Italian Braised Chicken Thighs with Rice
1 Tbsp. olive oil
8 to 10 bone-in chicken thighs, about 4 lbs., skin removed
Salt and black pepper, about ½ tsp. each
2 cups chopped onion
2 Tbsp. thinly sliced fresh garlic, about 4 garlic cloves
1 1/2 tsp. dried thyme
2 cans (14.25 oz. each) Del Monte® Diced Tomatoes with Basil, Garlic & Oregano, not drained
6 cups hot cooked rice
Green salad, optional
- Heat oil in a Dutch oven over medium-high heat. Season chicken with salt and pepper. Brown chicken about 5 minutes on each side, working in batches to fit in pan as needed. Remove browned chicken from pan and set aside.
- Add onion, garlic and thyme to same pan. Cook over medium heat until onion softens, about 3 minutes, stirring frequently until onion is soft. Add tomato liquid from 1 can and continue stirring, scraping up any browned bits from bottom of pan; cook until liquid has evaporated.

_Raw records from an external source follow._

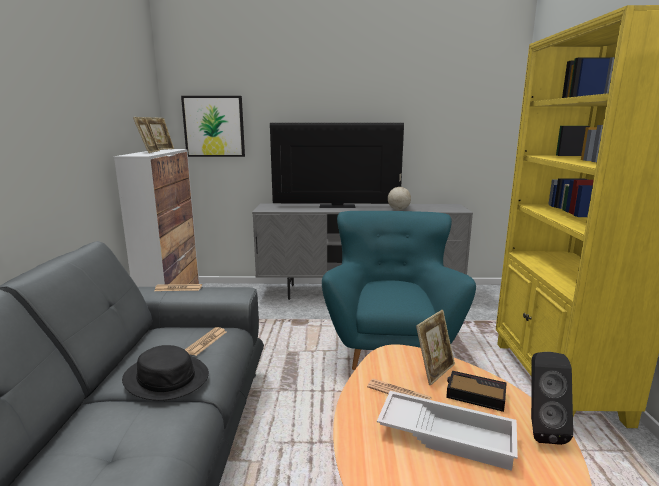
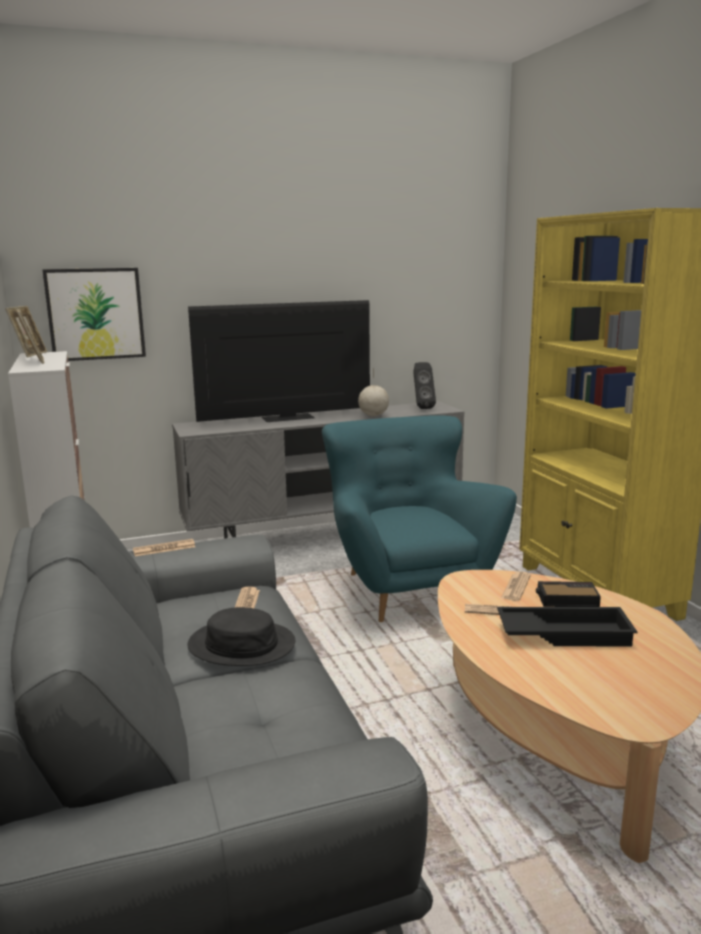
camera: 20 degrees left, 0 degrees up
white tray [377,391,518,471] -> black tray [497,607,637,646]
picture frame [416,310,455,385] -> newspaper [501,571,531,601]
black speaker [531,352,573,445] -> black speaker moved to [413,362,436,409]

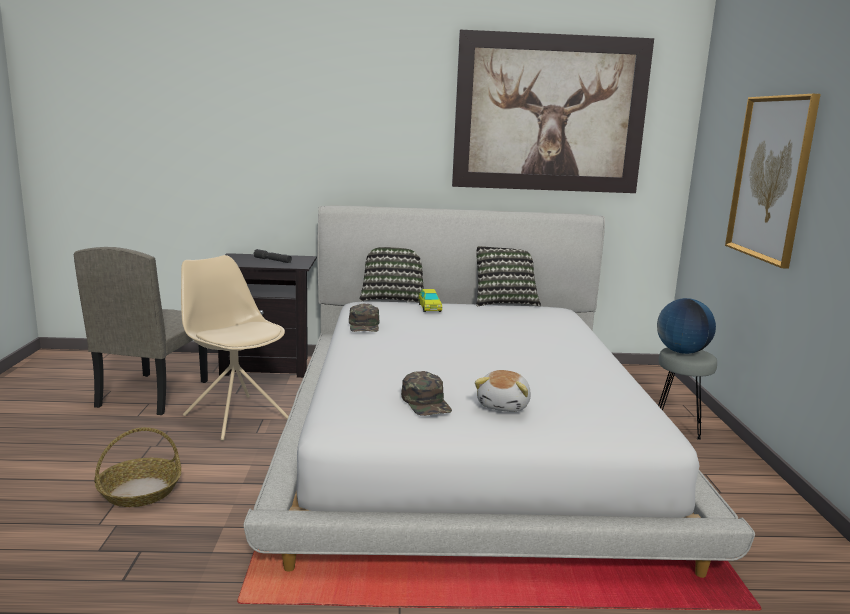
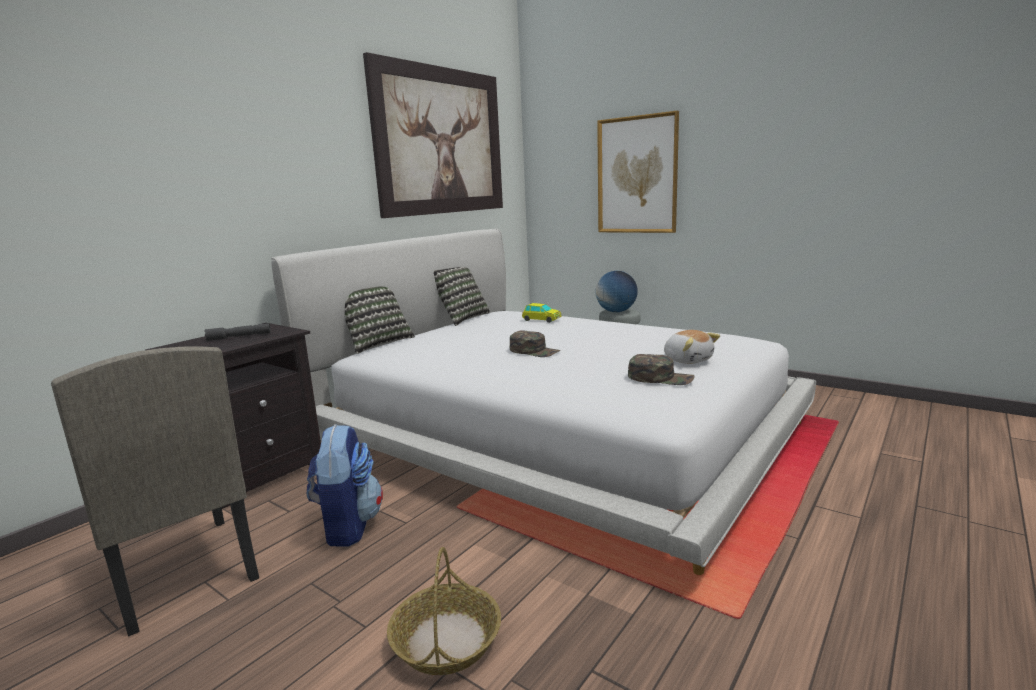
camera: 50 degrees left, 0 degrees up
beige chair [181,255,289,441] -> backpack [307,424,383,547]
green cap [349,304,380,332] -> green cap moved to [510,330,561,357]
toy car [419,289,442,312] -> toy car moved to [522,303,561,323]

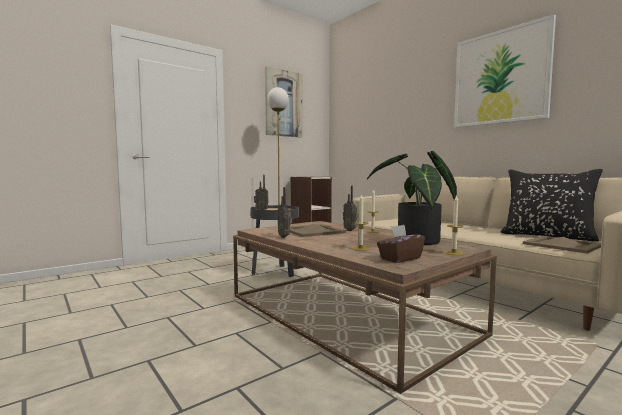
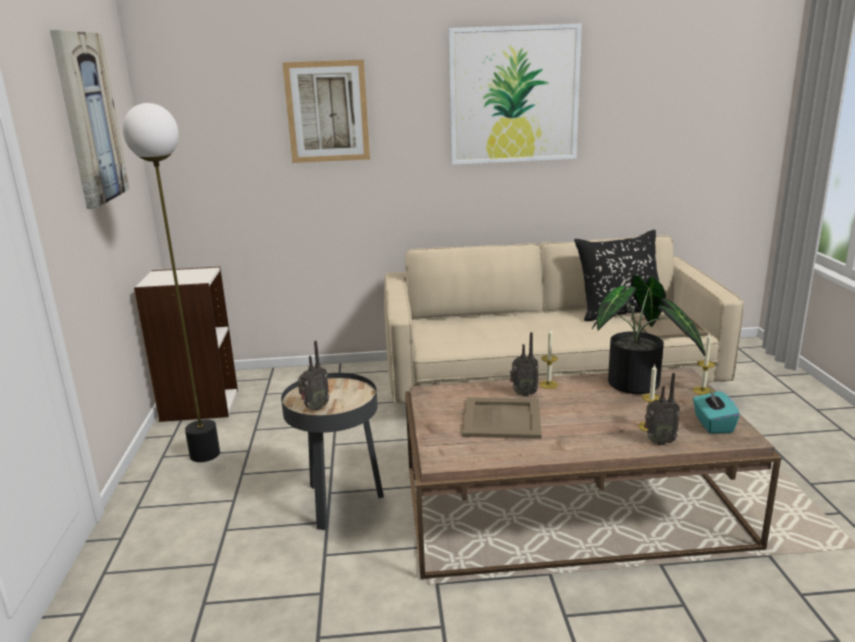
camera: 55 degrees left, 15 degrees up
radio [278,187,292,238] -> radio moved to [644,372,680,445]
brown tissue box [377,225,425,263] -> turquoise tissue box [693,388,740,434]
none -> picture [282,59,370,163]

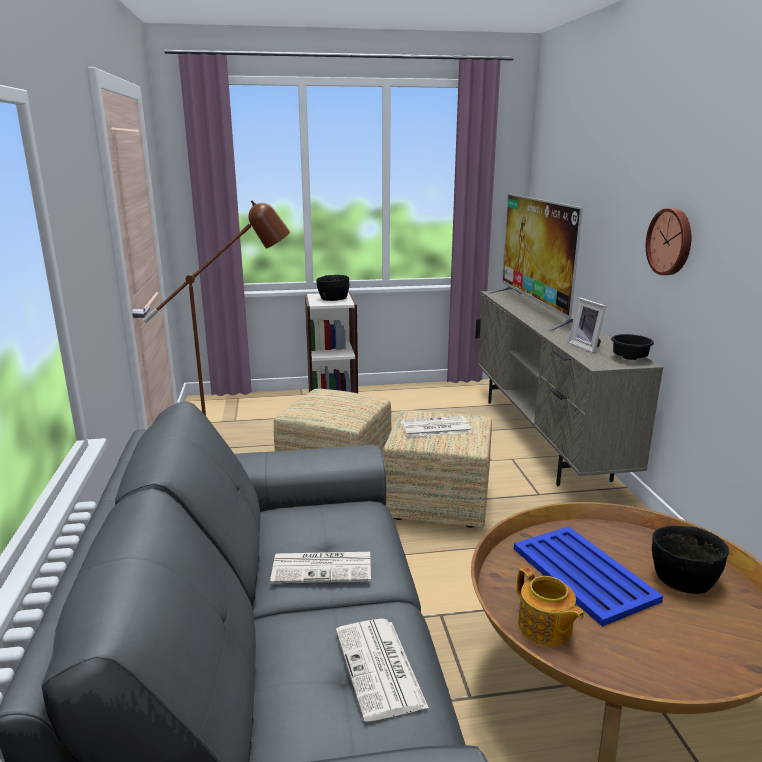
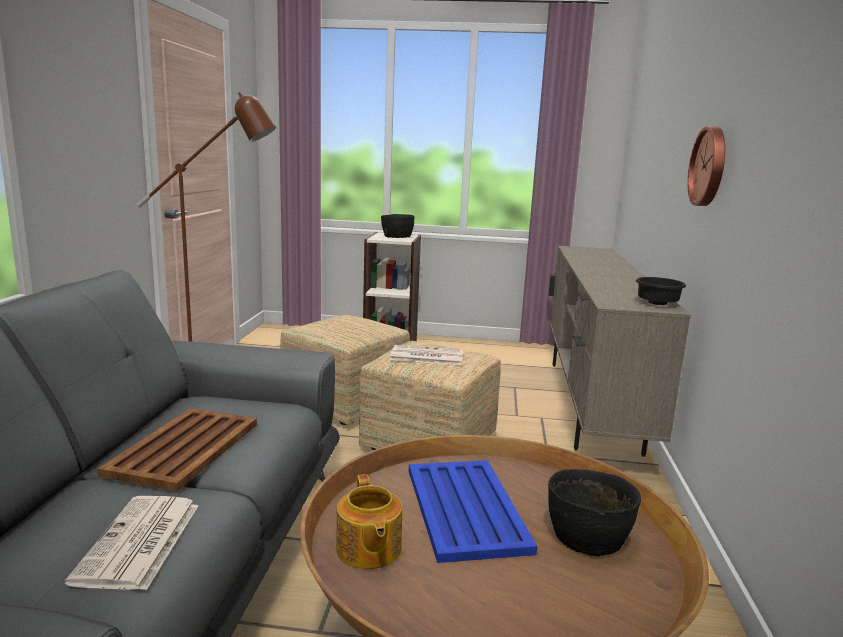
camera: 15 degrees right, 5 degrees down
newspaper [270,552,371,583] -> brown tray [97,408,257,491]
television [489,193,583,331] -> none
picture frame [568,297,606,353] -> none

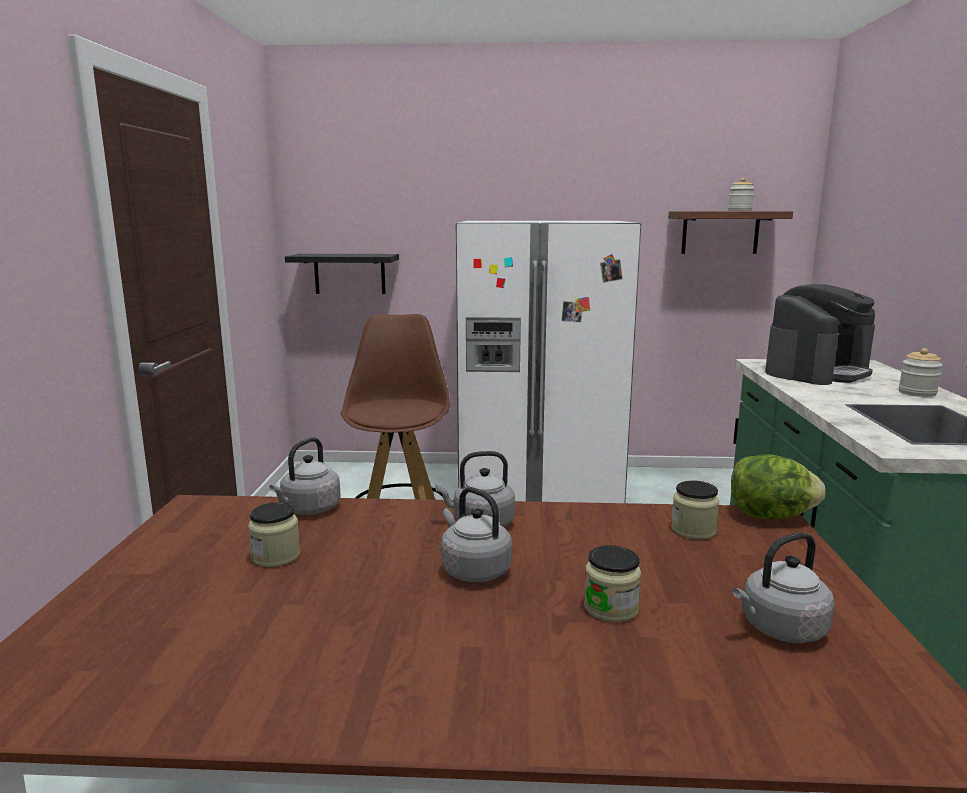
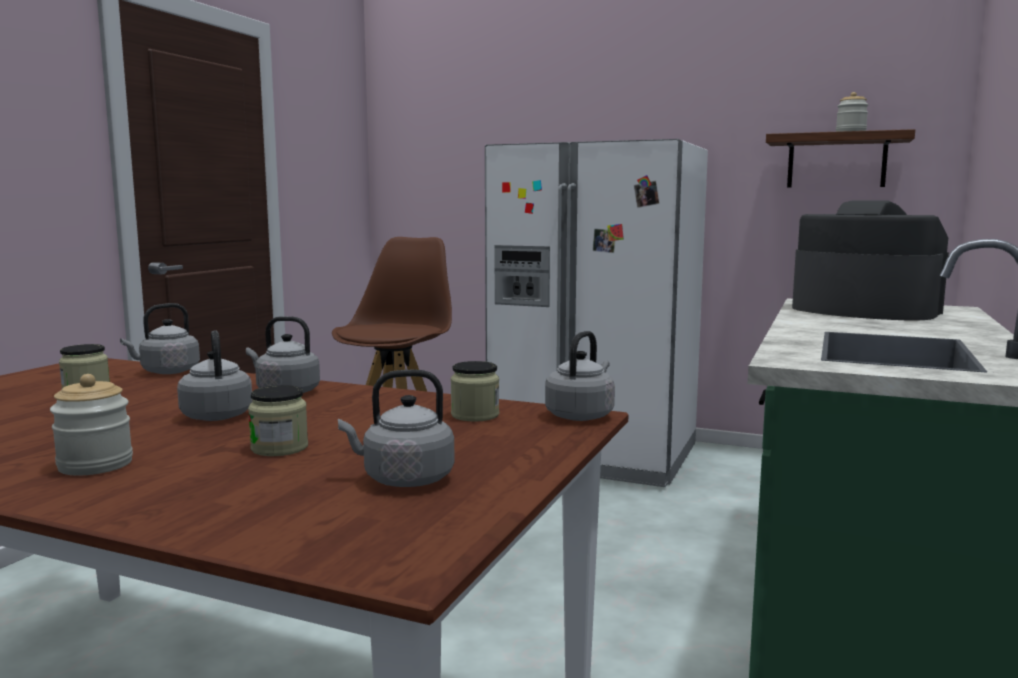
camera: 20 degrees right, 5 degrees down
black shelf [285,254,399,294] -> none
lettuce [731,454,825,519] -> grey kettle [545,331,615,421]
coffee machine [765,284,875,385] -> coffee machine turned 120 degrees counterclockwise [792,201,949,321]
jar [899,348,942,397] -> jar moved to [50,374,133,476]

- Add tomatoes from both cans and remaining tomato liquid. Return chicken to pan. Bring to a simmer; cover pan and simmer 20 minutes or until chicken is no longer pink at the bone. While chicken is simmering, cook rice according to package directions to make 6 cups.
Serve on Day 1: Serve chicken and rice with sauce. Serve with a salad, if desired.
Save for Day 2: Store 3 to 4 chicken thighs, 1-1/2 cups sauce and 3 cups rice separately in refrigerator.